Hosts: Hannah Mason, Ticketmaster (UK) & Giles Watkins, IAPP (US)
With a room full of inquisitive delegates, Mason and Watkins outlined the changing landscape for companies that use fan data, thanks to the inbound, European-wide General Data Protection Regulation (GDPR), which comes into force in May – just 100 days after the workshop itself.
The experts outlined such key aspects as how data is stored, transferred to third-parties, how mailing lists are built, and the stringent fines that will be imposed for the misuse of data.
Watkins highlighted the importance of data and the fact that corporations such as Google, Facebook, Amazon and Apple owe their fortunes to the use of consumer personal data. He identified four types of privacy harm to explain the background of why GDPR rules are being introduced, adding that the last time Europe tackled data regulations, Facebook founder Mark Zukerburg was just 11 years old.
Mason outlined the sharing of data between the likes of promoters, ticketing companies, and venues, highlighting just how many instances of data can be gathered when a fan attends a show. The penalties for the misuse of data under the GDPR rules will be 4% of annual global turnover or €20million, whichever figure is higher.
Mason said that GDPR is not just a European law – if you are targeting European fans, or processing European data, you fall within the reach of the new law when it comes into force on 25 May 2018. She also urged everyone in the room to ensure the privacy policies on their websites are updated and fit for purpose when the new law is introduced.

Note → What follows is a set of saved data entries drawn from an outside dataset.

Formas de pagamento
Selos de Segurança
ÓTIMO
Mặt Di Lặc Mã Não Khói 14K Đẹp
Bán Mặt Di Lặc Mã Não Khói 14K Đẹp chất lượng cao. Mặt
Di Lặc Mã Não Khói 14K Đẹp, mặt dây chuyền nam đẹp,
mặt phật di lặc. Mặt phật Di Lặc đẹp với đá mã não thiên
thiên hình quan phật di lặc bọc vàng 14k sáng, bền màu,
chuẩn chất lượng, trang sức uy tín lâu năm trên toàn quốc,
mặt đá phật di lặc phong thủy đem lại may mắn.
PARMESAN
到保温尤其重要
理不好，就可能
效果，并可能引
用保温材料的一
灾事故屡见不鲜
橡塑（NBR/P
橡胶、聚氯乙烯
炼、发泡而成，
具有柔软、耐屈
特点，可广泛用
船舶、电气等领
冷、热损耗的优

“So it might mean that you are only allowed to send Beyoncé marketing to people who previously expressed interest in Beyoncé..."
Watkins and Mason also revealed that the new law will allow the local regulators to initiate dawn raids, audits and similar initiatives to crack down on suspect organisations.
Prompted by audience questions, the data experts also talked about upcoming ePrivacy laws that might prohibit companies from targeting marketing material to fans, unless it is for data collected for specific acts. “So it might mean that you are only allowed to send Beyoncé marketing to people who previously expressed interest in Beyoncé – you might not be able to send Teletubby marketing to someone whose data you’d got as an Iron Maiden fan…” explained Mason.
She also warned that the GDPR laws open the doors to class action suits in Europe, while Watkins observed that some organisations are already actively working on cases ahead of the new legislation going live.
Watkins concluded that gaining consumer trust is crucial for future data commerce. And he noted that the GDPR rules are driving investment in training and technology, in addition to organisations creating new accountability frameworks.